Before saying more, I must disclose that I perform work for pay on behalf of the Coalition to Lower Energy Costs: http://www.energycostcrisis.com/   
I also serve as a director of the Coalition, which advocates for the construction of two new gas pipelines in Massachusetts.  If built, those pipelines could deliver up to an additional 2 billion cubic feet (bcf) of gas per day to the region. 

Persons more knowledgeable (and objective) than I are convinced that 2 bcf more of gas would be enormously beneficial to the economy and to every working person in New England. 
Everyone should be concerned about the high cost of electricity in Massachusetts and how that cost inhibits economic growth, weakens the position of the Commonwealth in national and international marketplaces, undermines our standard of living, and casts a shadow over the futures of our children and grandchildren.  

Now, back to the exaggerations…
When pipeline opponents say there’s new potential for exporting shale-gas-converted-to-LNG from a facility in Everett, they’re apparently referring to the Distrigas terminal on the Mystic River, in the inner part of Boston Harbor, several hundred yards west of the Tobin Bridge. 

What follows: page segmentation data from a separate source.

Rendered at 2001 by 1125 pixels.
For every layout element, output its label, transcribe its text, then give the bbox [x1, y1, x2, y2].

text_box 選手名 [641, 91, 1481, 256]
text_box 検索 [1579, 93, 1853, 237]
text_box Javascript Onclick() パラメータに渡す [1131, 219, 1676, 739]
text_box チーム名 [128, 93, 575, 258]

Physically, the terminal probably could be adapted to enable LNG exports.  But, local, state and federal authorities would never grant the permits needed to make those changes. 
At least since 9-11, there has been a quiet consensus among our political leaders and public safety professionals that Boston’s inner harbor is not a good place for an LNG terminal. 

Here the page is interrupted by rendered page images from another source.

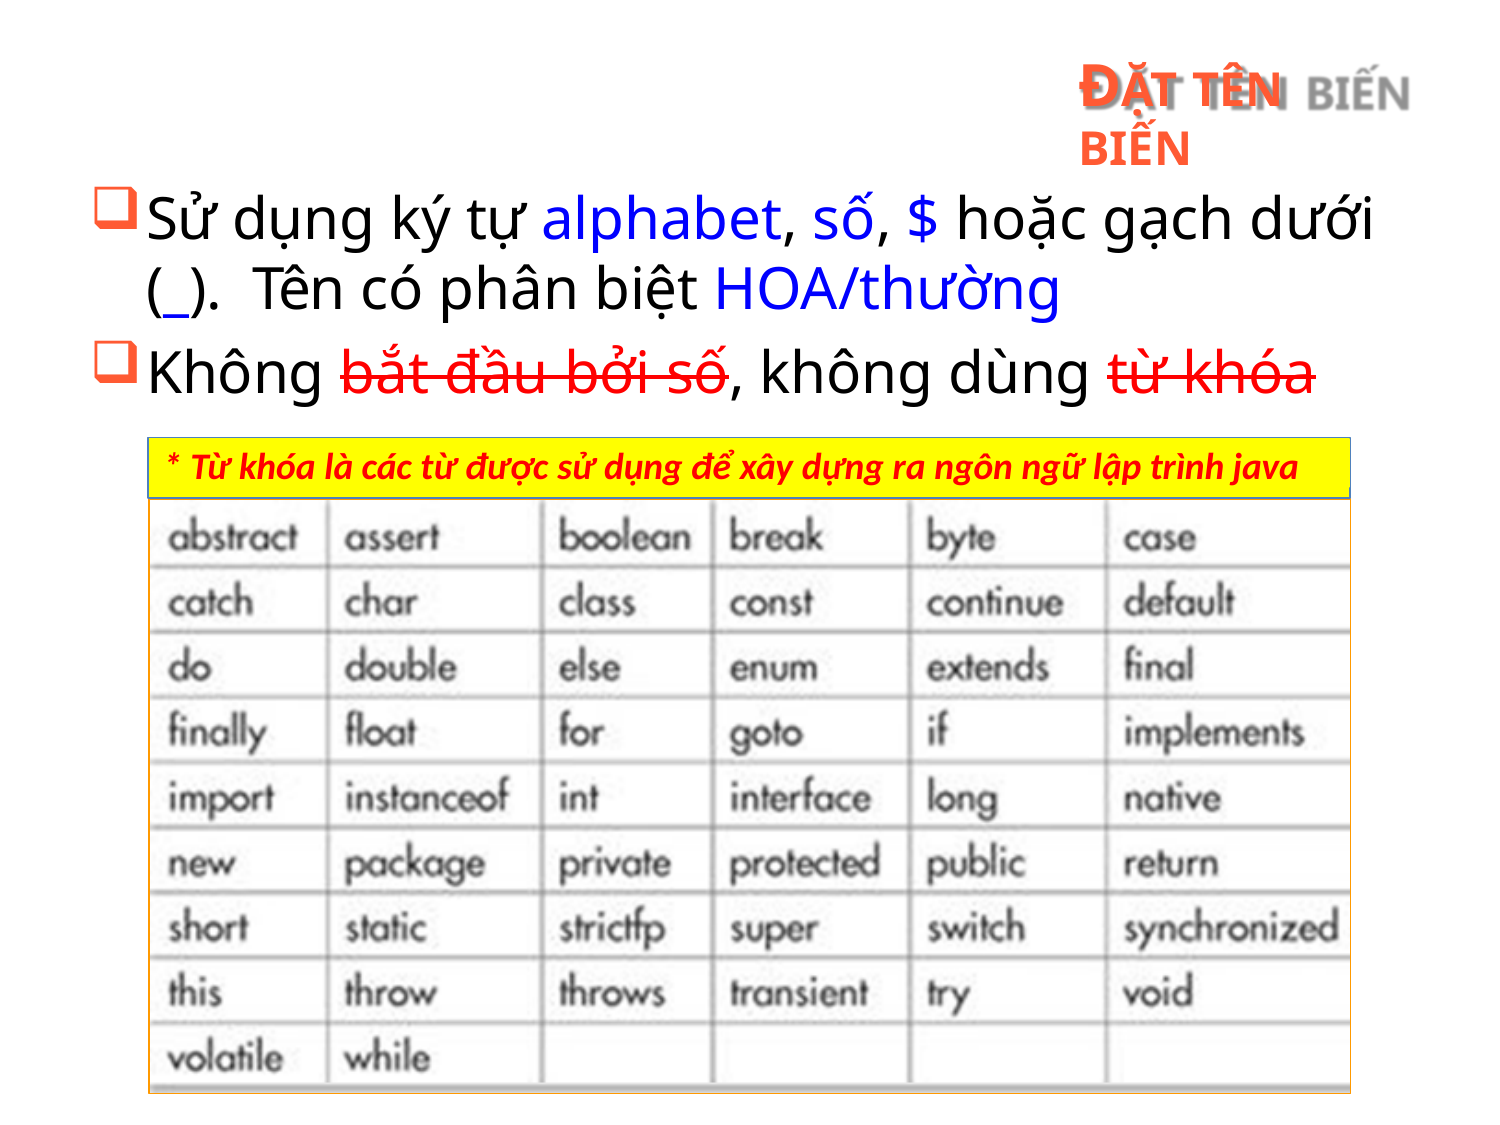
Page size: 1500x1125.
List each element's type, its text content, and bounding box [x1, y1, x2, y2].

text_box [147, 436, 1352, 1095]
text_box Sử dụng ký tự alphabet, số, $ hoặc gạch dưới (_). Tên có phân biệt HOA/thường Không bắt đầu bởi số, không dùng từ khóa [87, 178, 1398, 405]
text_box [74, 31, 1444, 162]
title ĐẶT TÊN BIẾN [88, 170, 1412, 237]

LNG will never be exported from Boston Harbor.  Period.
The potential to locate a new LNG export facility measurably increases when you move up the coast to Maine and the maritime provinces of Canada.  Nevertheless, one still has to exaggerate the ease with which a facility could be built there if one wishes to speak confidently about how an LNG export terminal is bound to arise in Maine and/or eastern Canada once those pipelines are built in Massachusetts.

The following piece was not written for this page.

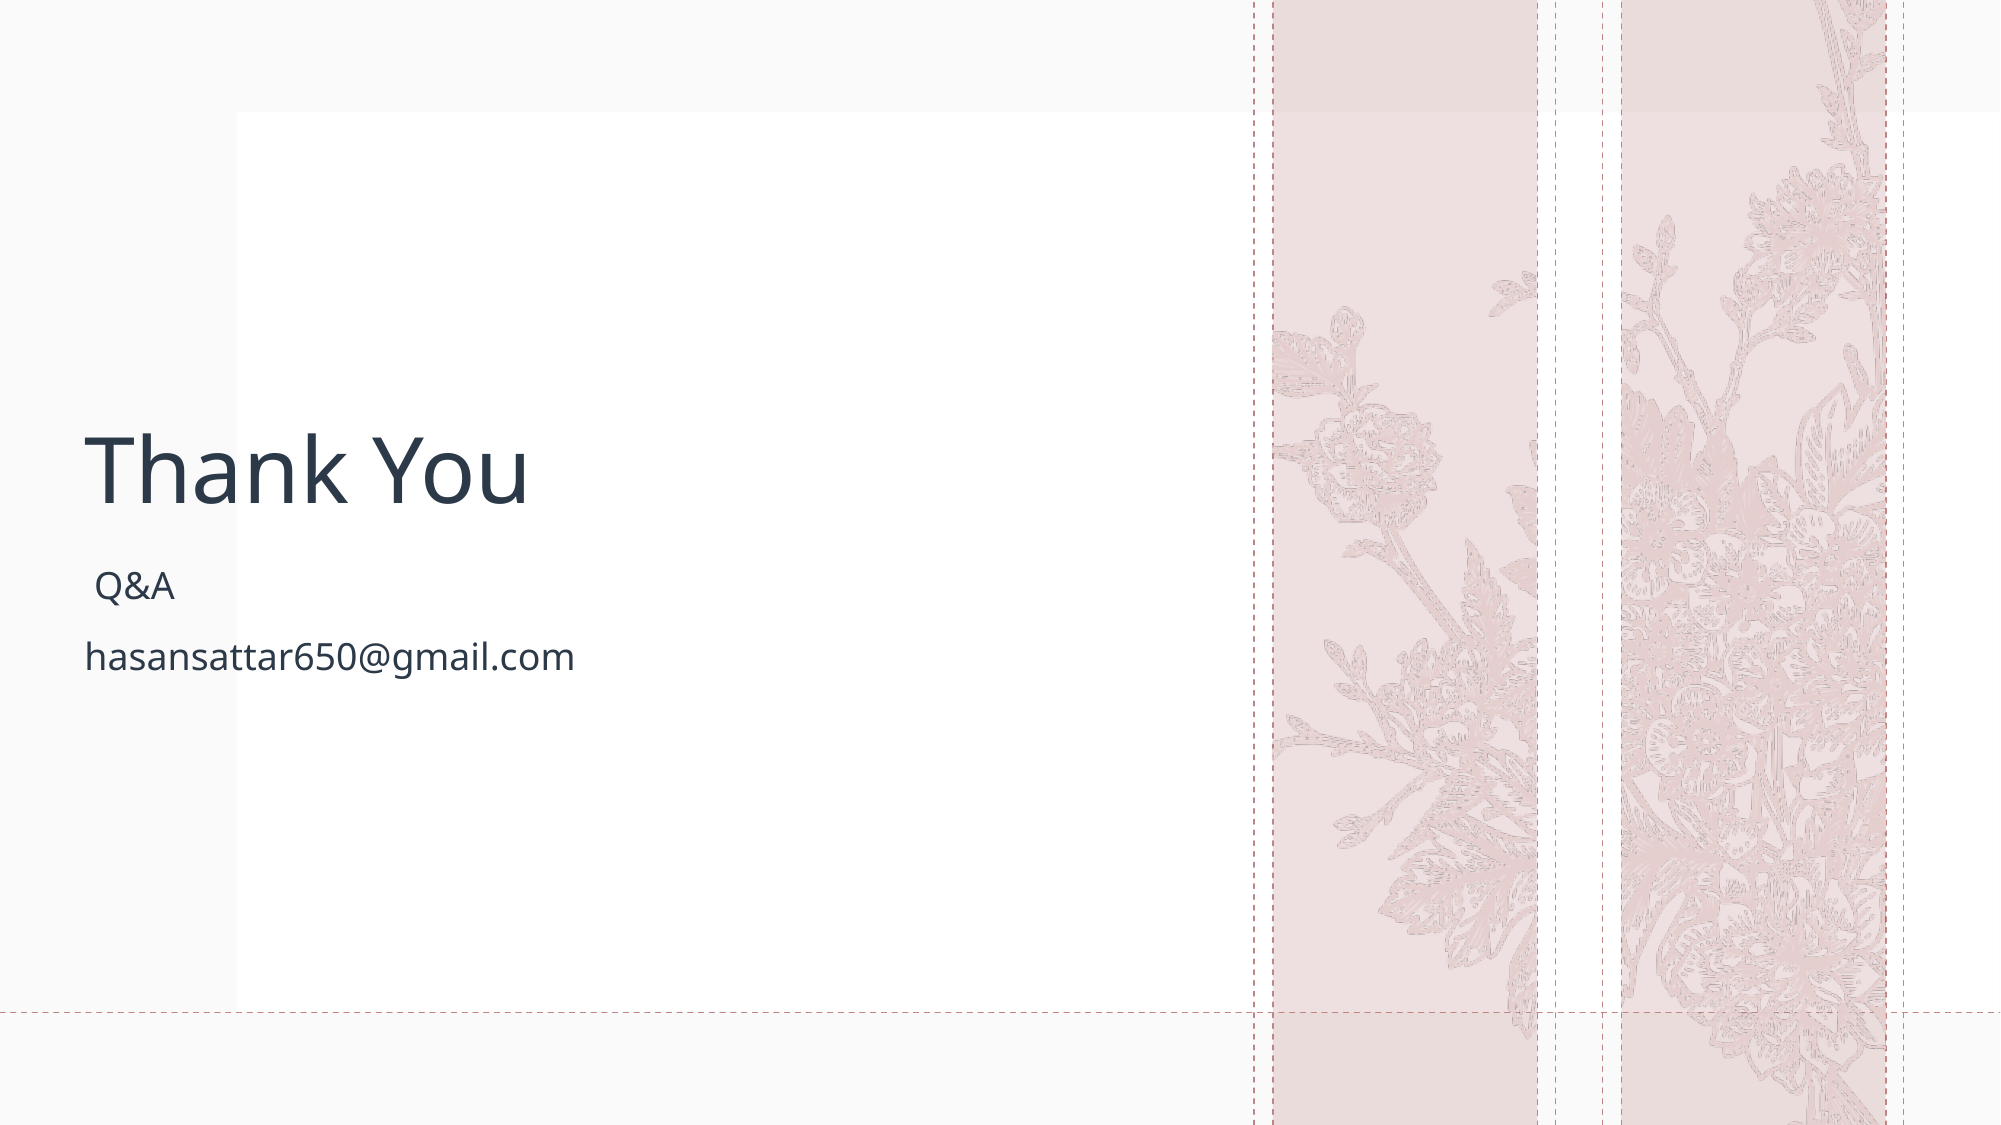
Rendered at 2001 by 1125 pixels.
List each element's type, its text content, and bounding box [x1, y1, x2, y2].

A new LNG export terminal in Maine or Canada could cost upwards of $4 billion to plan, permit and construct. There are serious doubts that any group of investors would finance a project that costly when there are many large (and competing) sources of natural gas in the world beyond North America.
You don’t have to take my word on this, or even listen to what I say.  Listen instead, please, to what the Belfer Center for Science and International Affairs said in a 2014 report, which was published as part of its Geopolitics of Energy Project. [Citation for report: Maugeri, Leonardo. “Falling Short:  A Reality Check for Global LNG Exports” Discussion Paper 2014-11. Belfer Center for Science and International  Affairs, Harvard Kennedy School. December 2014.]  It may be found in its entirety at:

Here’s a key excerpt from “Falling Short”:

“As for exporting gas to Europe, several doubts loom large about European capacity to absorb enough natural gas from the United States.  This stems not only from pricing considerations, but also from the sluggish demand for natural gas across Europe, which leaves less room for additional gas to the region, not to mention the attractiveness of higher prices in Asia for US LNG exporters.
“…it is highly probable that, faced with a significant amount of US LNG going to Europe, Russia, Algeria and other big European suppliers of natural gas might start a price war against American gas.

“Consequently, unless one can expect that the European gas price will increase substantially, investors in US LNG export schemes need to be careful about assuming that Europe will be a big market for US natural gas exports.”  [Bold face added]
“Falling Short” cautions that:

“…regardless how optimistic or pessimistic one may be about the continuation of the shale gas revolution, the possibility remains that US shale gas production will not be able to feed growing exports of natural gas, either for environmental reasons (for example, a ban on extending fracking to several areas of the United States), or for having reached the natural limits of shale exploitation at reasonable costs.”